On a main memory read or write cycle, the map inputs are driven from the VMA, and the map outputs, after settling, are held in the latches shown on the VMEMDR print, such that the address sent to the memory system is stable for the duration of the memory cycle. The final memory address is formed from the low 8 bits of the VMA and the low 14 bits of the map outputs.
The VMEMDR print also contains drivers for the map outputs onto the MF bus, so that the main data paths can access the map data. The intermediate VMAP data is also driven onto the MF bus so that the processor can distinguish first from second level map misses in the paging microcode.
Writing of the map is done by addressing the map in the normal manner, by loading a particular page entry into the MD register, and then writing into the memories the data held in the VMA register.

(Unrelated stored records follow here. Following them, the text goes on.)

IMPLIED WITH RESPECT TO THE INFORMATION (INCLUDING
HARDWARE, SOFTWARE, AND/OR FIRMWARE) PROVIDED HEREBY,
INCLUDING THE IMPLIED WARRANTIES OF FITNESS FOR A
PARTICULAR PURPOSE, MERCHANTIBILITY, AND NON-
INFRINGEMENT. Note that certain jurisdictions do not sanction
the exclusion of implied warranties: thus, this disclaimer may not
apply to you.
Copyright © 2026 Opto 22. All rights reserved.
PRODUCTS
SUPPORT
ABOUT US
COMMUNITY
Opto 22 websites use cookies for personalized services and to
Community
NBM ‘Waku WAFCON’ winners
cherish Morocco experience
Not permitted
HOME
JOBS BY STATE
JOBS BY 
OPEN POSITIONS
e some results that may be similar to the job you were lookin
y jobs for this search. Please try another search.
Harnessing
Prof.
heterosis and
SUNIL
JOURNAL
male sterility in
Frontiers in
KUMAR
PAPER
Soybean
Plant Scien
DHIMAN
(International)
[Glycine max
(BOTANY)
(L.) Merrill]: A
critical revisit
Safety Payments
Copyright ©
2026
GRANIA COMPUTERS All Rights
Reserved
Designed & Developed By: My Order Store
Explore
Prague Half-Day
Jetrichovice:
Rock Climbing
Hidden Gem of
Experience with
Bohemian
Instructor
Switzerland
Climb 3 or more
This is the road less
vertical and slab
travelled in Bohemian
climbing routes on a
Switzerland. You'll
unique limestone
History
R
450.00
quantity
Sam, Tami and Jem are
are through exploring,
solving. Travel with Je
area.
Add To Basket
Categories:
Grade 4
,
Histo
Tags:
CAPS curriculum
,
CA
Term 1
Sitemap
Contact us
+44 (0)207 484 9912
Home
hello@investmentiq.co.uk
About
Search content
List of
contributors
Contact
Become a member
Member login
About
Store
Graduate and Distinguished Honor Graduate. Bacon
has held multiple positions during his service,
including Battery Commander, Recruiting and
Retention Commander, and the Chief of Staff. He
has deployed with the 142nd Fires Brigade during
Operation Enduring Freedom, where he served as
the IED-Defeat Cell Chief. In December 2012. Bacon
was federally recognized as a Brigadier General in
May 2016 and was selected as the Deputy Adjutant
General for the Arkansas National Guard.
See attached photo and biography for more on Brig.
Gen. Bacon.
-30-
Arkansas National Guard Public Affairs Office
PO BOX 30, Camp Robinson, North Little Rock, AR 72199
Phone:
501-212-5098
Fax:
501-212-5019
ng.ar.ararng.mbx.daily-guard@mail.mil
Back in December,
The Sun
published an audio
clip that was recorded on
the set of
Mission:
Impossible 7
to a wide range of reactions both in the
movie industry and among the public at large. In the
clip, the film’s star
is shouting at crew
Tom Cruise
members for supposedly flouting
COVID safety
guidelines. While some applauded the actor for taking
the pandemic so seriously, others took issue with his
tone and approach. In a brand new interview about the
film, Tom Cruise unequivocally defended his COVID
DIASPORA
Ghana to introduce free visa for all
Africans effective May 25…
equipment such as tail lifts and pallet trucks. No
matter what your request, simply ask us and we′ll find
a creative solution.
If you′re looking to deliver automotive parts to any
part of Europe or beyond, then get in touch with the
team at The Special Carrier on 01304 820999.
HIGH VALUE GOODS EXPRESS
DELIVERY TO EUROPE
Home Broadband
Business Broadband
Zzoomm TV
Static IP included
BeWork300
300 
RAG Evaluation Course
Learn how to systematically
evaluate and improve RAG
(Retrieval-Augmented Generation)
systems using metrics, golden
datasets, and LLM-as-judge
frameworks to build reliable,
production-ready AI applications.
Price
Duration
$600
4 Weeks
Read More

The timing interface between the processor and the memory system is handled on the VCTL1 and VCTL2 prints. These handle the timing of map references, synchronization between the asynchronous bus and the clocking of the processor, and detection of the cases when the processor clock must be delayed pending arrival of data from the main memory system.
Cycles are initiated with either a read, write, or instruction fetch (-MEMRD, -MEMWR, -IFETCH) is required, and results in setting of the MEMSTART flipflop. During the MEMSTART cycle, the map inputs are gated from the VMA.
Assuming there was no map miss or protect violation, the request is sent to the main memory system (MEMRQ) and memory busy is set (MBUSY). On read cycles, RD.IN.PROGRESS is set. Execution of microinstructions continues normally, unless one of the gates driving HANG or WAIT causes the processor clock generator to momentarily halt, after detecting the potential interference between the program executing and the state of the memory system.